The boy ignored that, which most men would have found hard to do. He said, “Why should we aim uncommon attention at a man who has done nothing wrong, unless we seek to learn his virtues and imitate them?”

Kritias said, “When we speak of Alkibiades, at least as many would seek to learn his vices and imitate them.”

“Yes, many might do that,” Aristokles said. “But is it right that they should?”

“Who cares whether it is right? It is true,” Kritias said.

“Wait.” Sokrates held up a hand, then waved out toward the agora. “Hail, Kritias. I wish no more of your company today, nor that of any man who asks, ‘Who cares whether it is right?’ For what could be more important than that? How can a man who knows what is right choose what is wrong?”

“Why ask me?” Kritias retorted. “Better you should inquire of Alkibiades.”

That held enough truth to sting, but Sokrates was too angry to care. He waved again, more vehemently than before. “Get out. You are not welcome here until you mend your tongue, or, better, your spirit.”

“Oh, I’ll go,” Kritias said. “But you blame me when you ought to blame yourself, for you taught Alkibiades the virtue he so blithely ignores.” He stalked off.

Again, that arrow hadn’t missed its target. Pretending not to feel the wound, Sokrates turned back to the other men standing under the olive tree. “Well, my friends, where were we?”

They did not break up till nearly sunset. Then Aristokles came over to Sokrates and said, “Since my kinsman will not apologize for himself, please let me do it in his place.”

“You are gracious,” Sokrates said with a smile. Aristokles was worth smiling at: he was a good-looking boy, and would make a striking youth in two or three years, although broad shoulders and a squat build left him short of perfection. However pleasant he was to see, though, Sokrates went on, “How can any man act in such a way on another’s behalf?”

With a sigh, Aristokles answered, “In truth, I cannot. But I wish I could.”

That made Sokrates’ smile get wider. “A noble wish. You are one who seeks the good, I see. That is not common in one so young. Truth to tell, it is not common at any age, but less so in the very young, who have not reflected on these things.”

“I can see in my mind the images-the forms, if you like-of perfect good, of perfect truth, of perfect beauty,” Aristokles said. “In the world, though, they are always flawed. How do we, how can we, approach them?”

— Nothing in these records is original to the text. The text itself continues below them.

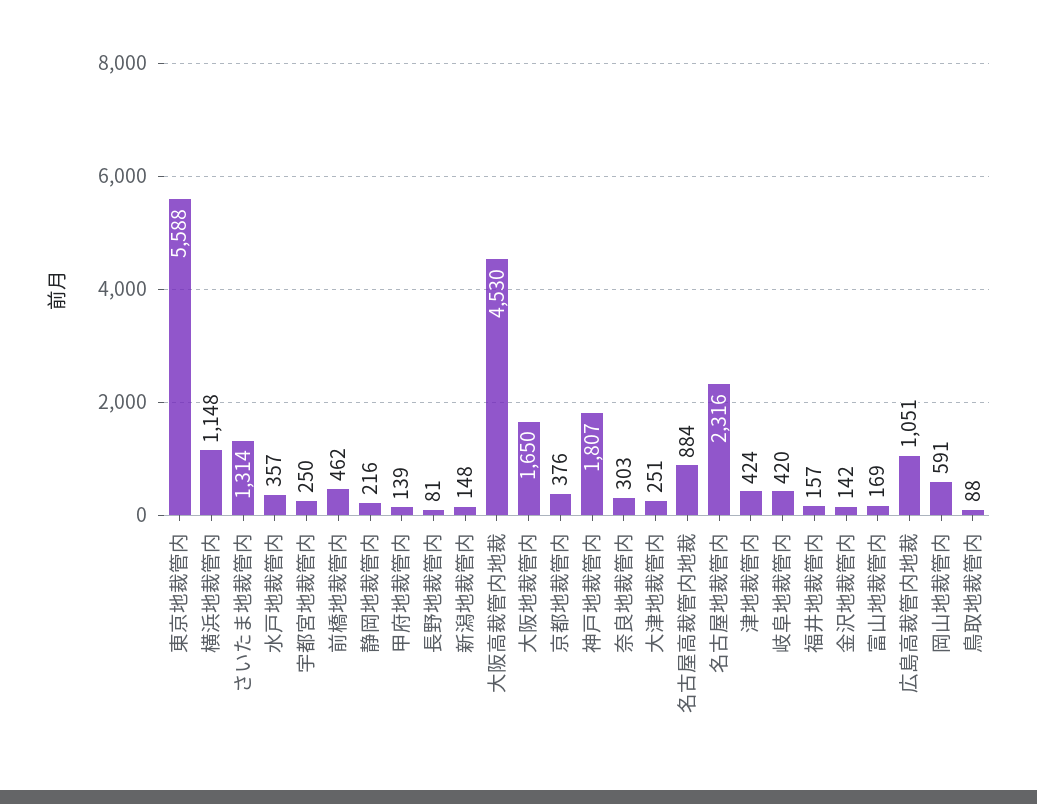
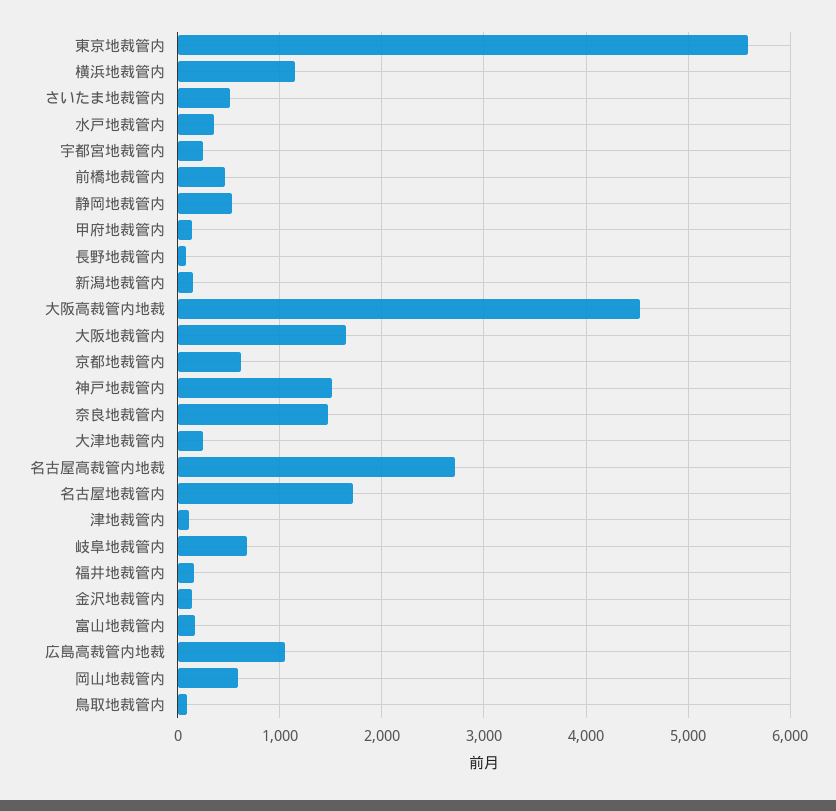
  {
    "東京地裁管内": 5588,
    "横浜地裁管内": 1148,
-   "さいたま地裁管内": 1314,
+   "さいたま地裁管内": 500,
    "水戸地裁管内": 357,
    "宇都宮地裁管内": 250,
    "前橋地裁管内": 462,
-   "静岡地裁管内": 216,
+   "静岡地裁管内": 500,
    "甲府地裁管内": 139,
    "長野地裁管内": 81,
    "新潟地裁管内": 148,
    "大阪高裁管内地裁": 4530,
    "大阪地裁管内": 1650,
-   "京都地裁管内": 376,
+   "京都地裁管内": 600,
-   "神戸地裁管内": 1807,
+   "神戸地裁管内": 1500,
-   "奈良地裁管内": 303,
+   "奈良地裁管内": 1500,
    "大津地裁管内": 251,
-   "名古屋高裁管内地裁": 884,
+   "名古屋高裁管内地裁": 2700,
-   "名古屋地裁管内": 2316,
+   "名古屋地裁管内": 1700,
-   "津地裁管内": 424,
+   "津地裁管内": 100,
-   "岐阜地裁管内": 420,
+   "岐阜地裁管内": 700,
    "福井地裁管内": 157,
    "金沢地裁管内": 142,
    "富山地裁管内": 169,
    "広島高裁管内地裁": 1051,
    "岡山地裁管内": 591,
    "鳥取地裁管内": 88
  }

“Let us walk.” Sokrates set a hand on the boy’s shoulder, not in physical longing but in a painful hope he had almost abandoned. Had he at last met someone whose thoughts might march with his? Even so young, the eagle displayed its claws.

They talked far into the night.

King Agis was a short, muscular man with a scar on the upper lip he shaved in the usual Spartan fashion. His face wore what looked like a permanent scowl. He had to fight to hold the expression, because he plainly kept wanting to turn and gape at everything he saw in Athens. However much he wanted to, though, he didn’t, which placed him a cut above the usual run of country bumpkins seeing the big city for the first time.

“Hail,” Alkibiades said smoothly, holding out his hands. “Welcome to Athens. Let us have peace, if we can.”

Agis’ right hand was ridged with callus, hard as a rower’s. He’d toughened it with swordhilt and spearshaft, though, and not with the oar. “Hail,” he replied. “Yes, let us have peace. Boys who were at their mothers’ breasts when we began this fight are old enough to wear armor now. And what have we got for it? Only our homeland ravaged. Enough, I say. Let us have peace.” The word seemed all the more emphatic in his flat Doric drawl.